Die Harmonie der Welt Teil C HINDEMITH PAUL
Classique
Description :
The opera is set in a variety of locations between the years 1608 and 1630 and throws a spotlight on individual scenes, sometimes presented simultaneously, from the life of the astronomer Johannes Kepler (1571-1630); the opera takes its name from Kepler’s theoretical work ‘Harmonices mundi’. Hindemith utilises substantial historical studies as the basis for his sketches of individuals within Kepler’s circle who each accompany the astronomer’s scientific endeavours with a variety of personal ambitions.
The military commander Wallenstein attempts to utilise Kepler’s astrological abilities to realise his own pretensions to power while Kepler’s assistant Ulrich aspires to scientific fame and recognition. Kepler’s mother urges her son to apply his scientific abilities to the services of her black magic and the Lutheran minister Hizler forbids the astronomer to receive communion because Kepler questions the doctrine of Holy Communion in the Lutheran church and expresses sympathy for Calvinist doctrine. The few figures shed in a positive light include Kepler’s wife Susanna who supports her husband’s pursuit of truth and knowledge and the child Susanna who listens to the voices of nature and the moon in her childish naivety, thereby gaining revelatory knowledge.

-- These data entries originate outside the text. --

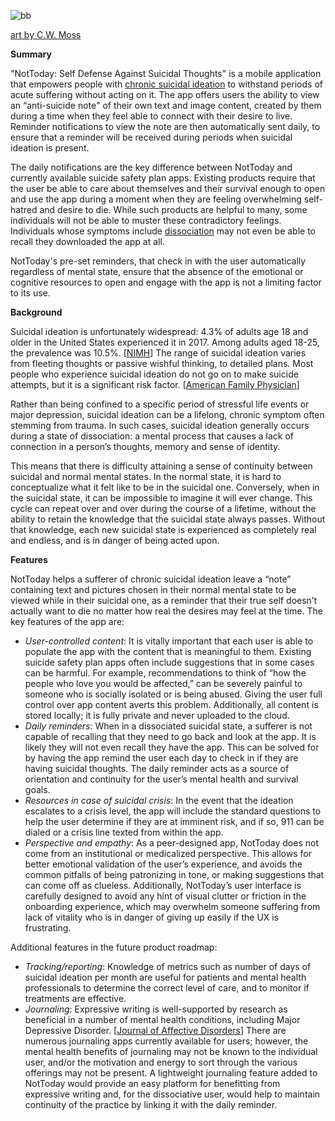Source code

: ![bb](https://github.com/mastodonmesa/nottoday/blob/master/bb.jpg)

[art by C.W. Moss](http://greyrainbow.com/butt-buddies-a-fairy-tale)

**Summary**

"NotToday: Self Defense Against Suicidal Thoughts" is a mobile application that empowers people with [chronic suicidal ideation](http://insurancethoughtleadership.com/understanding-person-with-suicidal-thoughts/) to withstand periods of acute suffering without acting on it. The app offers users the ability to view an “anti-suicide note" of their own text and image content, created by them during a time when they feel able to connect with their desire to live. Reminder notifications to view the note are then automatically sent daily, to ensure that a reminder will be received during periods when suicidal ideation is present.  

The daily notifications are the key difference between NotToday and currently available suicide safety plan apps. Existing products require that the user be able to care about themselves and their survival enough to open and use the app during a moment when they are feeling overwhelming self-hatred and desire to die. While such products are helpful to many, some individuals will not be able to muster these contradictory feelings. Individuals whose symptoms include [dissociation](https://www.verywellmind.com/dissociation-2797292) may not even be able to recall they downloaded the app at all.

NotToday's pre-set reminders, that check in with the user automatically regardless of mental state, ensure that the absence of the emotional or cognitive resources to open and engage with the app is not a limiting factor to its use.

**Background**

Suicidal ideation is unfortunately widespread: 4.3% of adults age 18 and older in the United States experienced it in 2017. Among adults aged 18-25, the prevalence was 10.5%. [[NIMH](https://www.nimh.nih.gov/health/statistics/suicide.shtml)] The range of suicidal ideation varies from fleeting thoughts or passive wishful thinking, to detailed plans. Most people who experience suicidal ideation do not go on to make suicide attempts, but it is a significant risk factor. [[American Family Physician](https://www.aafp.org/afp/1999/0315/p1500.html)]

Rather than being confined to a specific period of stressful life events or major depression, suicidal ideation can be a lifelong, chronic symptom often stemming from trauma. In such cases, suicidal ideation generally occurs during a state of dissociation: a mental process that causes a lack of connection in a person’s thoughts, memory and sense of identity.

This means that there is difficulty attaining a sense of continuity between suicidal and normal mental states. In the normal state, it is hard to conceptualize what it felt like to be in the suicidal one. Conversely, when in the suicidal state, it can be impossible to imagine it will ever change. This cycle can repeat over and over during the course of a lifetime, without the ability to retain the knowledge that the suicidal state always passes. Without that knowledge, each new suicidal state is experienced as completely real and endless, and is in danger of being acted upon.

**Features**

NotToday helps a sufferer of chronic suicidal ideation leave a “note” containing text and pictures chosen in their normal mental state to be viewed while in their suicidal one, as a reminder that their true self doesn’t actually want to die no matter how real the desires may feel at the time. The key features of the app are: 

* *User-controlled content*: It is vitally important that each user is able to populate the app with the content that is meaningful to them. Existing suicide safety plan apps often include suggestions that in some cases can be harmful. For example, recommendations to think of “how the people who love you would be affected,” can be severely painful to someone who is socially isolated or is being abused. Giving the user full control over app content averts this problem. Additionally, all content is stored locally; it is fully private and never uploaded to the cloud.
* *Daily reminders*: When in a dissociated suicidal state, a sufferer is not capable of recalling that they need to go back and look at the app. It is likely they will not even recall they have the app. This can be solved for by having the app remind the user each day to check in if they are having suicidal thoughts. The daily reminder acts as a source of orientation and continuity for the user’s mental health and survival goals.
* *Resources in case of suicidal crisis*: In the event that the ideation escalates to a crisis level, the app will include the standard questions to help the user determine if they are at imminent risk, and if so, 911 can be dialed or a crisis line texted from within the app.
* *Perspective and empathy*: As a peer-designed app, NotToday does not come from an institutional or medicalized perspective. This allows for better emotional validation of the user’s experience, and avoids the common pitfalls of being patronizing in tone, or making suggestions that can come off as clueless. Additionally, NotToday’s user interface is carefully designed to avoid any hint of visual clutter or friction in the onboarding experience, which may overwhelm someone suffering from lack of vitality who is in danger of giving up easily if the UX is frustrating.

Additional features in the future product roadmap:
* *Tracking/reporting*: Knowledge of metrics such as number of days of suicidal ideation per month are useful for patients and mental health professionals to determine the correct level of care, and to monitor if treatments are effective.
* *Journaling*: Expressive writing is well-supported by research as beneficial in a number of mental health conditions, including Major Depressive Disorder. [[Journal of Affective Disorders](https://www.sciencedirect.com/science/article/abs/pii/S0165032713004448?via%3Dihub)] There are numerous journaling apps currently available for users; however, the mental health benefits of journaling may not be known to the individual user, and/or the motivation and energy to sort through the various offerings may not be present. A lightweight journaling feature added to NotToday would provide an easy platform for benefitting from expressive writing and, for the dissociative user, would help to maintain continuity of the practice by linking it with the daily reminder.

At the end of his life, Kepler takes stock of his situation, succumbs to a state of resignation and considers death as the greatest harmony of all. In his state of agony, music of the spheres can be heard; the constellations appear as allegorical figures in the opera and contradict Kepler’s negative concepts: lying beyond all that can be researched by mankind is a final majestic realm with the powers to ‘permit us to be amalgamated into a gigantic harmony of the spheres.’